その眼差しから本気で心配してくれていることが窺えて染みる。
だけど、何も言えずにうつむいた。
眉根に力が込もって険しい面持ちになる。
(……無理するよ、いくらでも)
“今日”は絶対に失敗しない。
玲を何度もあんな惨い目に遭わせてたまるか。
失ってたまるものか。
そして少なくとも、やつらより先に俺がくたばるわけにはいかないから。
昼休みになると、春野さんの教室へ向かった。
彼女の周りにそれらしい人物がいないか確かめてから呼ぶ。
だけど、当初、俺が玲を死なせないよう張りついていたみたいに、露骨な守り方をしている人影は見えなかった。
一見しただけでは砂時計の使い手は分からない。
タイミングの問題なのかもしれないけれど。
「どうかしたんですか? 柊先輩」
当然と言えば当然ながら、俺に殺されたことを忘れている彼女は無警戒に近づいてきた。
人目を考えると放課後の方が手を出しやすいのは事実だけれど、この分ならやっぱり、誘い出してさえしまえばこっちのものだ。
「うん、春野さんにちょっと話があって」
「話?」
「ここじゃ何だから、屋上行かない? できればふたりきりで話したいんだけど」
戸惑いの色を滲ませる彼女の眼差しを受け止める。
あらゆる感情を絡め取った上で覆うような微笑みをたたえながら。
────屋上へ連れ出すと、ふちに並んで立った。
「それで、話って……?」
「……うーん、そうだな」
力任せに無理やり突き落としてもよかった。
絶対に俺には敵わないだろうから、ここまでこうしてついて来させた時点で俺の勝ちだ。
だけど、せっかくの機会でもある。
彼女を守ろうと砂時計を使っているのが誰なのか、探りを入れてみてもいいかもしれない。

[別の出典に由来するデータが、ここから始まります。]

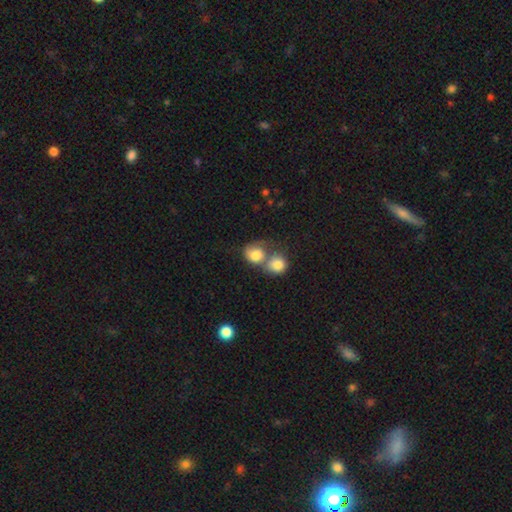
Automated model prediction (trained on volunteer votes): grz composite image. It shows a smooth galaxy with no disk features (80%) that is round (64%). Merging: merger (66%).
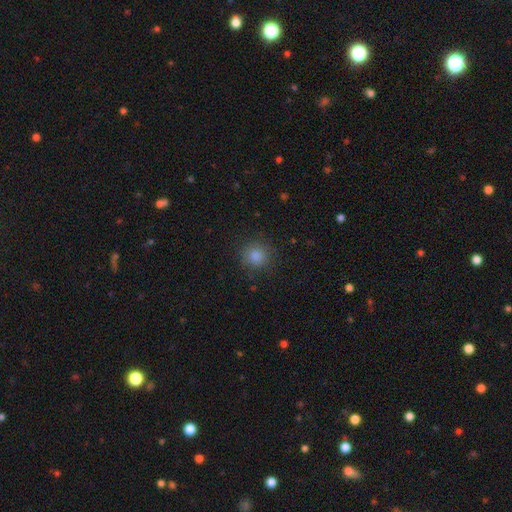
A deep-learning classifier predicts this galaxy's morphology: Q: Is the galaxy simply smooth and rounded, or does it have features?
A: smooth — 81%.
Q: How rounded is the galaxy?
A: round — 92%.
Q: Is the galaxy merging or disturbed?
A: none — 88%.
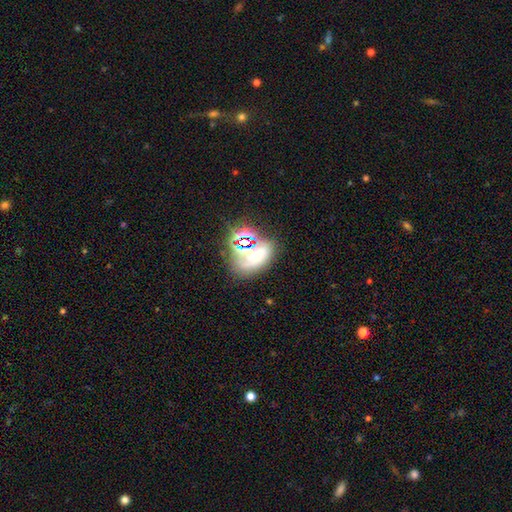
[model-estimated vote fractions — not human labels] Q: Smooth or featured?
A: smooth (40%); runner-up: star or artifact (36%)
Q: Merging?
A: none (51%); runner-up: merger (21%)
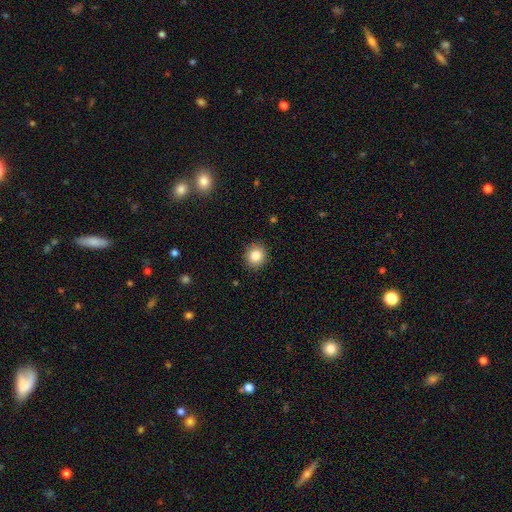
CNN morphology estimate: A smooth galaxy with no disk features (84%) that is round (85%).

Vote fractions:
- Smooth or featured? smooth: 84% / star or artifact: 10% / featured or disk: 6%
- How rounded? round: 85% / in between: 14% / cigar-shaped: 1%
- Merging? none: 90% / minor disturbance: 7% / major disturbance: 2% / merger: 1%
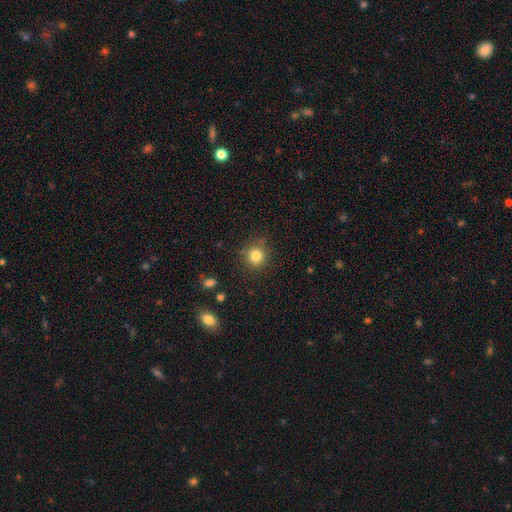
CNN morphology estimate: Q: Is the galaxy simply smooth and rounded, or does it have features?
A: smooth — 82%.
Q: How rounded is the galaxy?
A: round — 89%.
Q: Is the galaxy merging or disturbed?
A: none — 82%.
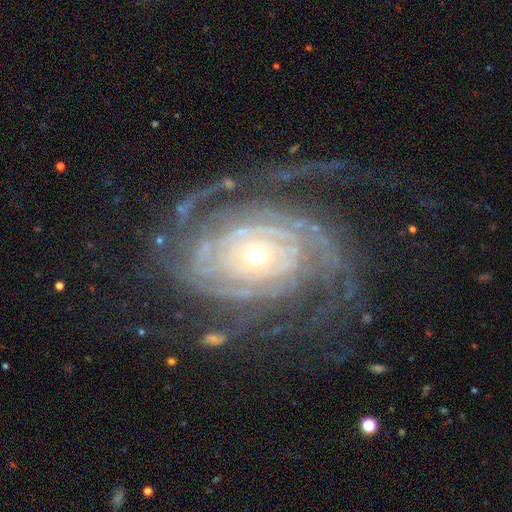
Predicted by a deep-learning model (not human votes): smooth_or_featured: featured or disk (p=0.91) [alt: star or artifact p=0.06]
disk_edge_on: no (p=0.97) [alt: yes p=0.03]
bar: no (p=0.76) [alt: weak p=0.15]
has_spiral_arms: yes (p=0.97) [alt: no p=0.03]
spiral_winding: tight (p=0.75) [alt: medium p=0.20]
spiral_arm_count: 2 (p=0.24) [alt: can't tell p=0.23]
bulge_size: small (p=0.66) [alt: moderate p=0.29]
merging: none (p=0.64) [alt: major disturbance p=0.18]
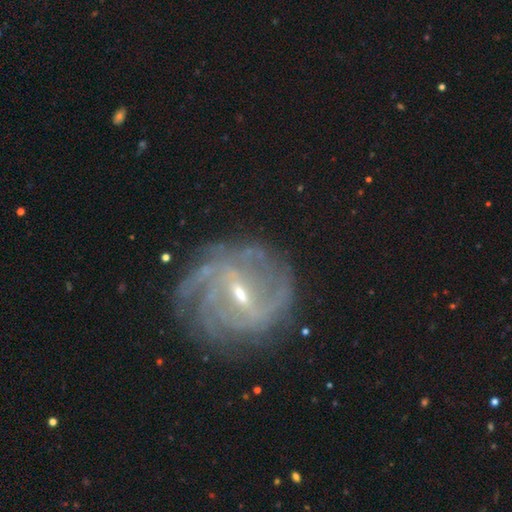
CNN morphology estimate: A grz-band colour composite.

「春野さんって付き合ってる人いたっけ? それか、好きな人とか」
「えっ? い、いないです!」
「……そっか、よかった」
慌てたように顔の前で手を振る彼女に、ほっとしたように笑ってみせた。
俺の行動原理が春野さんへの好意だと錯覚してくれるように。
(いない、か)
それくらい近しい人間なら、タイムリープを繰り返してまで救おうと躍起になるのも頷けたのだけれど。
あるいは俺みたいに、きょうだいや家族なんだろうか。